New Delhi, Feb 26: In less than a fortnight, the credibility of public sector banks (PSBs), which commands about 70% share of bank loan market, took a serious hit. And three incidents have contributed to this fracas.
First, the country’s largest bank – State Bank of India (SBI) – reported its first quarterly loss in 19 years. Second, Bank of Baroda’s (BoB’s) decision to shut operations in South Africa. BoB came under scanner after it emerged in April 2016 as the only bank willing to do business with the Gupta brothers – Ajay, Atul, and Rajesh – who are accused of benefiting unduly due to their closeness to former president Jacob Zuma and his family members. Three, the Rs 114-billion fraud in Punjab National Bank (PNB) through letters of undertaking (LoUs) issued to jewellery designer Nirav Modi and Gitanjali Group.
No wonder, the Nifty PSU Bank Index has fallen 17% in the past month, and there are expectations that things may worsen.
“The PNB fraud is definitely a shock. As far as cases like Vijay Mallya or the Gupta brothers go, the board of the bank had made the decisions to lend. That is still a comfort. In PNB’s case, it seems only two-three employees were aware. This is quite different and much more difficult to understand,” said a former Reserve Bank of India (RBI) deputy governor. According to him, the banking sector’s credibility is on thin ice. Unless the government takes strict steps, things could get worse.
This crisis comes at a time when there was a feeling that the government’s Rs 2.11-trillion recapitalisation largesse would provide enough ‘growth capital’ to banks to kick-start the economy suffering from the dual shocks of demonetisation and the goods and services tax. Even SBI Chairman Rajnish Kumar had recently said at the World Economic Forum in Davos that the bank would use the entire amount it receives – Rs 88 billion – from the government’s package to fund growth. Now, it seems, these numbers may not be enough and the ‘growth capital’ that banks get would be spent more on provisioning and cleaning up their books.
Sample this: The government was planning to give PNB Rs 57 billion for recapitalisation. The fraud is double that figure.

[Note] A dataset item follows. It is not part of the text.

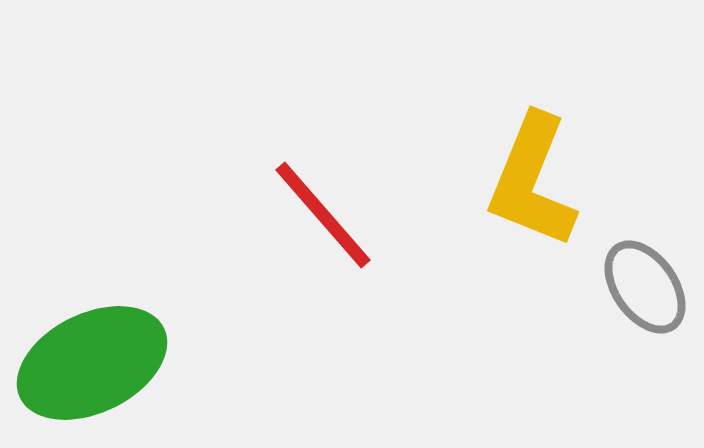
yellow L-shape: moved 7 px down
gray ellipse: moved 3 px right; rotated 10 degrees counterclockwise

In its third quarter results, SBI said there was a divergence between the assessment of non-performing assets (NPAs) of the RBI and the bank’s and there was a difference of more than Rs 230 billion at the end of FY17 and the burden of provisioning for this was more than Rs 60 billion.
That’s not all. With the RBI banning all debt recast plans, around Rs 2.8 trillion worth of loans, where payments have remained outstanding for 60-90 days, are under threat of becoming NPAs. This implies significantly higher provisioning.
“With the government being the majority owner of PSBs, any additional loss on account of higher NPAs due to additions in new NPA resolution scheme or due to extraneous reasons has to be covered by additional infusion of capital over and above the Rs 2.11 trillion. This will hold more so, if any bank is unable to make provisions from internal funds,” said Madan Sabnavis, chief economist, Icra.
There are doubts on whether the recapitalisation will work.
Says Nilesh Shah, managing director, Kotak Mutual Fund: “The recapitalisation package announced is likely to be inadequate for some reasons. PSBs have incurred more than the anticipated treasury losses due to rising yields; the new circular from the RBI to close various packages in favour of one single way of treating NPA is likely to increase NPA and the need for provisioning; there could be higher provisioning on cases referred in the National Company Law Tribunal. It is also corroborated from the announcement of capital-raising from a few PSBs.”
According to him, the main issue is compensation of top management of PSBs and the administrative freedom to do the work without external influence.